**Tarefa 1:** Copie, do texto sobre a desigualdade de género no trabalho, o trecho que vai de "Por cá, segundo" a "agravada pela crise.", sem qualquer alteração.
——
No campo laboral e económico, a discriminação é transversal, afetando mulheres de todas as classes económicas e sociais e de diferentes graus de ensino. O relatório «Women in the Workplace 2015», divulgado em setembro desse ano, revela que serão necessários 25 anos para atingir a paridade de género nos cargos mais altos das empresas norte-americanas, sendo necessário que passe um século para que essa paridade chegue à restante estrutura hierárquica.
Por cá, segundo dados do Índice Global das Diferenças do Género do Fórum Económico Mundial, serão necessários 81 anos para que seja atingida a paridade na área do trabalho. De acordo com os números de 2014, em média, o rendimento anual de uma mulher portuguesa é de 21.605 dólares (cerca de 19.265 euros), sendo o do homem de 30.593 dólares (27.280 euros). Uma diferença agravada pela crise.
Segundo o Eurostat mostram a diferença salarial entre as mulheres e homens portugueses subiu 3,8% entre 2008 e 2013. Para Maria Alice Samara, investigadora do Instituto de História Contemporânea da Universidade de Lisboa, a desigualdade revela-se ainda no sentimento de posse que transparece em alguns episódios de violência contra as mulheres, o célebre «Não és minha, não és de mais ninguém».
——
**Tarefa 2:** Indique apenas o número de linhas das entradas em que surge a cadeia "皮尔士的符号学理论".

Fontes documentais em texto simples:
——
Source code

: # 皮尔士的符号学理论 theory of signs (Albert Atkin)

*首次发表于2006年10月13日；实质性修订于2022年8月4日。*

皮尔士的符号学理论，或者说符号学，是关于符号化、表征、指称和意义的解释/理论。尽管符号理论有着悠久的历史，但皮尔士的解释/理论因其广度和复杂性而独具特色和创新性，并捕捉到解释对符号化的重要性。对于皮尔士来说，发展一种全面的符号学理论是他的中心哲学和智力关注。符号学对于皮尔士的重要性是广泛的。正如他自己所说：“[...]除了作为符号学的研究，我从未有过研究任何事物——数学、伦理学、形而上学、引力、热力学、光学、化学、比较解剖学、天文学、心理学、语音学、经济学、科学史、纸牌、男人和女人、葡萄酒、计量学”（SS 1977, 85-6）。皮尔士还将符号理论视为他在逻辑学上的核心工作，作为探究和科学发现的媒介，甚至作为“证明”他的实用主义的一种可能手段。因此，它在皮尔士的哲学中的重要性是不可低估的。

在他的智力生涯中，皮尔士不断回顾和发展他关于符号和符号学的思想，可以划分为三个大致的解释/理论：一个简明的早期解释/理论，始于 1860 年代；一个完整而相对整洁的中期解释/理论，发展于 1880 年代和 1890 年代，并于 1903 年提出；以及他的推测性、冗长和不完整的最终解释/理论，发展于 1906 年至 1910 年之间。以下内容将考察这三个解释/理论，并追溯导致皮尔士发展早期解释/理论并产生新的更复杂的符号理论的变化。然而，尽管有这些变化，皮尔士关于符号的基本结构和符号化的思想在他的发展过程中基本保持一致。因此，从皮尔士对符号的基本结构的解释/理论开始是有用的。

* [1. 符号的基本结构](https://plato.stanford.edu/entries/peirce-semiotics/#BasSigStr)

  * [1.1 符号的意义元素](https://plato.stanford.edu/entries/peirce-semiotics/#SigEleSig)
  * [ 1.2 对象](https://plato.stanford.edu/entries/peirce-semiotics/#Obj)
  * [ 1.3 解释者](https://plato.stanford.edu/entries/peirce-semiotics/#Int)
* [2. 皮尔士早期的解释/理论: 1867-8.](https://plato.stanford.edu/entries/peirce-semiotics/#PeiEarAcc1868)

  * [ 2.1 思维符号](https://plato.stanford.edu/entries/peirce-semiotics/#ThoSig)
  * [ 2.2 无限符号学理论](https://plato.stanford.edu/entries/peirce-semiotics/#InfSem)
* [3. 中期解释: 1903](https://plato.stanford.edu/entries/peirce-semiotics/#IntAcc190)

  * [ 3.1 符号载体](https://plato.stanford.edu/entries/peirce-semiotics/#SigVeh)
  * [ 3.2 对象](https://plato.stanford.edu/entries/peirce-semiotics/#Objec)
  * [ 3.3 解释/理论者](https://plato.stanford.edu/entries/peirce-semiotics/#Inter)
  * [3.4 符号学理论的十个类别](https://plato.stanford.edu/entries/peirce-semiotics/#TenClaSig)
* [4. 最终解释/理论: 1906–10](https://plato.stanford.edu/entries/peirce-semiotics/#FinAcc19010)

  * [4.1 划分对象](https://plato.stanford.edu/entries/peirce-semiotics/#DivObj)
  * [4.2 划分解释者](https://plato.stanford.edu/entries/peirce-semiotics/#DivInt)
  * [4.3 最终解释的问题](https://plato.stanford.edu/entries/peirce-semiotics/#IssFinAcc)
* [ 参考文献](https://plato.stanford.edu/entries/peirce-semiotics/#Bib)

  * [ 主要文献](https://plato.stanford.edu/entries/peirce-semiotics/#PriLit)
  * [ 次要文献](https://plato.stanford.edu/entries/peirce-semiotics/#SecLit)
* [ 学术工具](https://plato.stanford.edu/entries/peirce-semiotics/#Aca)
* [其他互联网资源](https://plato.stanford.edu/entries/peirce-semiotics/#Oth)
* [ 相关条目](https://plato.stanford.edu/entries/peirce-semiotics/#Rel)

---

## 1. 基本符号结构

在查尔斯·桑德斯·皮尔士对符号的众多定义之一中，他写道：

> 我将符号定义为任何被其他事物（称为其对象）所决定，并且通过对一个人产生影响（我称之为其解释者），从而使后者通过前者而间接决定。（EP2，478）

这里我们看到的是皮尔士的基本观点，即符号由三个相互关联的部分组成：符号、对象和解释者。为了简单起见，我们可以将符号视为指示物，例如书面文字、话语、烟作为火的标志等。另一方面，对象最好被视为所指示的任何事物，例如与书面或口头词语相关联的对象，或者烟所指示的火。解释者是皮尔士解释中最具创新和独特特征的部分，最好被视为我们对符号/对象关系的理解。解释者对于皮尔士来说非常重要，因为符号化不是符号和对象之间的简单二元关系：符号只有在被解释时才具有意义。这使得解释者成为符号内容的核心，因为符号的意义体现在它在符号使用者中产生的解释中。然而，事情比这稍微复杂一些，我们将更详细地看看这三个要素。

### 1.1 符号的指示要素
——
**Resposta escrita 1:**
Por cá, segundo dados do Índice Global das Diferenças do Género do Fórum Económico Mundial, serão necessários 81 anos para que seja atingida a paridade na área do trabalho. De acordo com os números de 2014, em média, o rendimento anual de uma mulher portuguesa é de 21.605 dólares (cerca de 19.265 euros), sendo o do homem de 30.593 dólares (27.280 euros). Uma diferença agravada pela crise.

**Resposta escrita 2:** 2